MayBee70 Sun 07-Feb-21 20:36:31

I lived in Cornwall over 50 years ago and even then a lot of the cottages were holiday cottages, so it isn’t a new phenomenon. And most young people then couldn’t wait to leave Cornwall when they were old enough. It was us city people that were desperate to live there.

GrannyRose15 Sun 07-Feb-21 21:44:10

NellG

Let me know when and I'll join you - pitchfork in hand.

M0nica

I hope you are right and I am wrong. We shall see.

GrannyRose15 Sun 07-Feb-21 21:56:35

I'm wondering if this post is actually about people visiting their second homes during lockdown or if it is about second home ownership in general.

There is a lot to be said on either side of the second home issue. Not least, are we talking about people having two places in which they live, or are we talking about people who own more than one property and rent out the ones they don't live in, either as holiday homes or to people who can't afford to buy their own home?
The issue is very complicated.
My idea of a good holiday is living for a short time in a different place, so I love it that others own holiday properties.
If nobody had any houses they could let out where would all those who can't afford to buy live? And please don't tell me that if there wasn't a rental market there would be more homes for others to buy, because that simply is not how the market works.
There will always be people who need to rent.
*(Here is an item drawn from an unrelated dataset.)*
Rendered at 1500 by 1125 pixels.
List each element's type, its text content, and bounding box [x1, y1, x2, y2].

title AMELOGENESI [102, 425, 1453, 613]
GrannyRose15 Sun 07-Feb-21 21:58:43

Peasblossom
The example of one person who has had no contact with others and goes to a second home in the middle of nowhere, doesn’t really have relevance (except to that one person) in terms of the current restrictions, because it applies to very, very few.

So, if you are one of these people, is it alright to break the lockdown rules?

M0nica Sun 07-Feb-21 22:12:48

No

M0nica Sun 07-Feb-21 22:40:36

I would add you cannot, in a situation like we are in now, have rules that are applied on a person by person basis. You need universal laws that apply to everyone.

I would expect that if someone visiting a second home for a good reason that fell within the National Guidance guidelines, which would include, for example, your main residence being burnt down or flooded, so you would be homeless unless you went there, they woud not be fined and I would imagine if a second home had been flooded or in anyway severely damaged a visit would be allowed.

MayBee70 Sun 07-Feb-21 23:21:49

I think with everything we do at the moment we have to ask ourselves if we are putting ourselves in danger or are we possibly putting someone else in danger. The rules are there for people that are incapable of working that out. We’re the only ones that can spread the virus.